What is going to be the biggest challenge for you in turning the envisioned AI future into reality?
The primary challenge lies in developing technology that users can trust, as this will be a highly personal and intimate experience. It’s essential to ensure that the security aspect is robust and that privacy is prioritized. Ultimately, the goal is to design interactions where the AI can clearly express limitations, indicating when it is not prepared to engage in certain matters.

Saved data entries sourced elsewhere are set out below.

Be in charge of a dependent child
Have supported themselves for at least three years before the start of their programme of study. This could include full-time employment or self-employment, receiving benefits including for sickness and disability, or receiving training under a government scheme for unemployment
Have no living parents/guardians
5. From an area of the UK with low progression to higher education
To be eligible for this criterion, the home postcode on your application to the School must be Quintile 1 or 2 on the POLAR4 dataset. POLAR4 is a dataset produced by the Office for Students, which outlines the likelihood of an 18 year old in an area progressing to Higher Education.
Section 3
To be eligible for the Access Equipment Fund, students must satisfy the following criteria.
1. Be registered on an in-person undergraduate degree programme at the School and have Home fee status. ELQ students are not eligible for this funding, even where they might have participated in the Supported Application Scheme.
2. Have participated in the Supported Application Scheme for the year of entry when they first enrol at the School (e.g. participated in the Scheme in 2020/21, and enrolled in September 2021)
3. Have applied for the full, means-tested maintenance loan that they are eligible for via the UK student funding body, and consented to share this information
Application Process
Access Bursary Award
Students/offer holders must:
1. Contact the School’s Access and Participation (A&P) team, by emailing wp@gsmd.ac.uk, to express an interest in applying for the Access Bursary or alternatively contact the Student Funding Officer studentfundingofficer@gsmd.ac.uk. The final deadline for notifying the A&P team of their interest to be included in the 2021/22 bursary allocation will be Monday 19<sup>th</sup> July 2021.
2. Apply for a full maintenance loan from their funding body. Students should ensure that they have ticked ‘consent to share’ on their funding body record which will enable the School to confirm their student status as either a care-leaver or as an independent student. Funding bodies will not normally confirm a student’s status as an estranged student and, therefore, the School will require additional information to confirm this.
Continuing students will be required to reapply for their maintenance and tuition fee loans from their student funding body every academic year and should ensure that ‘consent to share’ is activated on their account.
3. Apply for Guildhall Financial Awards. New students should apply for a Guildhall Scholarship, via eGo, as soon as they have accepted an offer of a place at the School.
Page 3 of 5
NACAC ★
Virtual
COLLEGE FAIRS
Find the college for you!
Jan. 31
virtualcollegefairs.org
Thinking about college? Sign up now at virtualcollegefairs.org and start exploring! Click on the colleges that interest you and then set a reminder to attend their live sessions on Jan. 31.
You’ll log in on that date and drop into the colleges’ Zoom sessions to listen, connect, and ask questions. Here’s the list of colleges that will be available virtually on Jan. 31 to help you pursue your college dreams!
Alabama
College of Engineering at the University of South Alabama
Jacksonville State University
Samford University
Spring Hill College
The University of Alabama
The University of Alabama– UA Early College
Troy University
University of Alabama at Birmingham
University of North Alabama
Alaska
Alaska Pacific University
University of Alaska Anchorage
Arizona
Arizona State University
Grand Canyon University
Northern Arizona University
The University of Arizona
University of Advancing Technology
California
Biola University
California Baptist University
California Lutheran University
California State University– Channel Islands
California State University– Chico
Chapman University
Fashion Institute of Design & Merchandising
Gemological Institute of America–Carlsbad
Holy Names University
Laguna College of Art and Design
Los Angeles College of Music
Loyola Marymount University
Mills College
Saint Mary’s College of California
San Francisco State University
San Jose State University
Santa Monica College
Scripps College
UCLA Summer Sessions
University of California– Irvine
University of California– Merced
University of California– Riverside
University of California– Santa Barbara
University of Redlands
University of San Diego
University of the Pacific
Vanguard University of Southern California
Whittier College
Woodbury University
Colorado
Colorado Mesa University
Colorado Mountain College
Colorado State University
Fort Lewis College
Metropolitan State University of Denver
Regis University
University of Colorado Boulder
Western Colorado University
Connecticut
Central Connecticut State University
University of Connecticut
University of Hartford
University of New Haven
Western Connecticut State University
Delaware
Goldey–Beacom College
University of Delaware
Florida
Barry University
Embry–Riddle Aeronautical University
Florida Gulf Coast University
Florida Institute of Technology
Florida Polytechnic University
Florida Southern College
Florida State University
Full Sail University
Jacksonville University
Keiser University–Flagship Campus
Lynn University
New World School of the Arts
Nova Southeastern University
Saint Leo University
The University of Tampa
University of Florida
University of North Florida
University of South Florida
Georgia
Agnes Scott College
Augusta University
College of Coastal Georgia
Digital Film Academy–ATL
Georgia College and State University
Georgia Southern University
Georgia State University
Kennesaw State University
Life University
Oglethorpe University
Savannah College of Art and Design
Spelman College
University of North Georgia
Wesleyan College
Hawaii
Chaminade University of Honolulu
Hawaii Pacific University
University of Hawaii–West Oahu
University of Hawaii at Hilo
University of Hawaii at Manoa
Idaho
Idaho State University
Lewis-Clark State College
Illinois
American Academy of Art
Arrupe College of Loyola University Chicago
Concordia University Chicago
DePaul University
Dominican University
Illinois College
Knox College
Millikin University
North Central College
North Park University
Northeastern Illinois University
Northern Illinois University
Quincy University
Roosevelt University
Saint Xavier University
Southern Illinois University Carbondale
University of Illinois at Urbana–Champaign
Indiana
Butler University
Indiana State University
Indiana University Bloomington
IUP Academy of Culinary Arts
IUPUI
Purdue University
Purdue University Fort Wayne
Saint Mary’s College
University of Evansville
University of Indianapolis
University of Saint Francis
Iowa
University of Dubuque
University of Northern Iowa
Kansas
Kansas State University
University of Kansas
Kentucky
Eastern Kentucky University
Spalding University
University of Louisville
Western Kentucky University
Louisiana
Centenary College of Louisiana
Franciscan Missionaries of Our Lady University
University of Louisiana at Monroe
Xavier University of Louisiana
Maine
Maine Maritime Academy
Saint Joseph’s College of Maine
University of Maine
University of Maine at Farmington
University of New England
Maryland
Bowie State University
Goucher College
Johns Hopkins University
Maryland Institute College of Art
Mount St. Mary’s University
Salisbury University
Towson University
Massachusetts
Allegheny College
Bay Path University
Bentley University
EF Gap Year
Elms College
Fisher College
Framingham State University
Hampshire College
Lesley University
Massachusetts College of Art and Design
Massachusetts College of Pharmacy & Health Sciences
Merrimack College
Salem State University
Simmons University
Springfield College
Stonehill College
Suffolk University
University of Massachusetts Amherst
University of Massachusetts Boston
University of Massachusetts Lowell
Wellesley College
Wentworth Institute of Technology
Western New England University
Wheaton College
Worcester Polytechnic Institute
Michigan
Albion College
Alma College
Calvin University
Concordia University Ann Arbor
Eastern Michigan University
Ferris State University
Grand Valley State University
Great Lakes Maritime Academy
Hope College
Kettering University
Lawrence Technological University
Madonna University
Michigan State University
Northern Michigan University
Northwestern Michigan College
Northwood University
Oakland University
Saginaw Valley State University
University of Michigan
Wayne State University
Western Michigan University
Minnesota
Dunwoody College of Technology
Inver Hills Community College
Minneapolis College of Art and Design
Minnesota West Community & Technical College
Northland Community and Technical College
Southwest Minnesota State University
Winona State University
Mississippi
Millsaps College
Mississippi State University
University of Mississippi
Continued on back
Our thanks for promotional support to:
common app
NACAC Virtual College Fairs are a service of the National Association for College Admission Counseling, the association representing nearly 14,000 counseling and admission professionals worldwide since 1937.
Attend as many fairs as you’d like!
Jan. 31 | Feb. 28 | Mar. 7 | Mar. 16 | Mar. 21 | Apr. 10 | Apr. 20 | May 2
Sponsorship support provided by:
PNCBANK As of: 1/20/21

Achieving this would establish the groundwork for a trusted experience. Once that is in place, we can delve into more complex functionalities, such as allowing the AI to make purchases on your behalf, negotiate terms, or enter into contracts for you. It could even plan a detailed schedule for your Saturday outings with multiple stops, prompting you to think, “I trust you, Copilot. You’ve got this, right?” This is the direction we are aiming towards.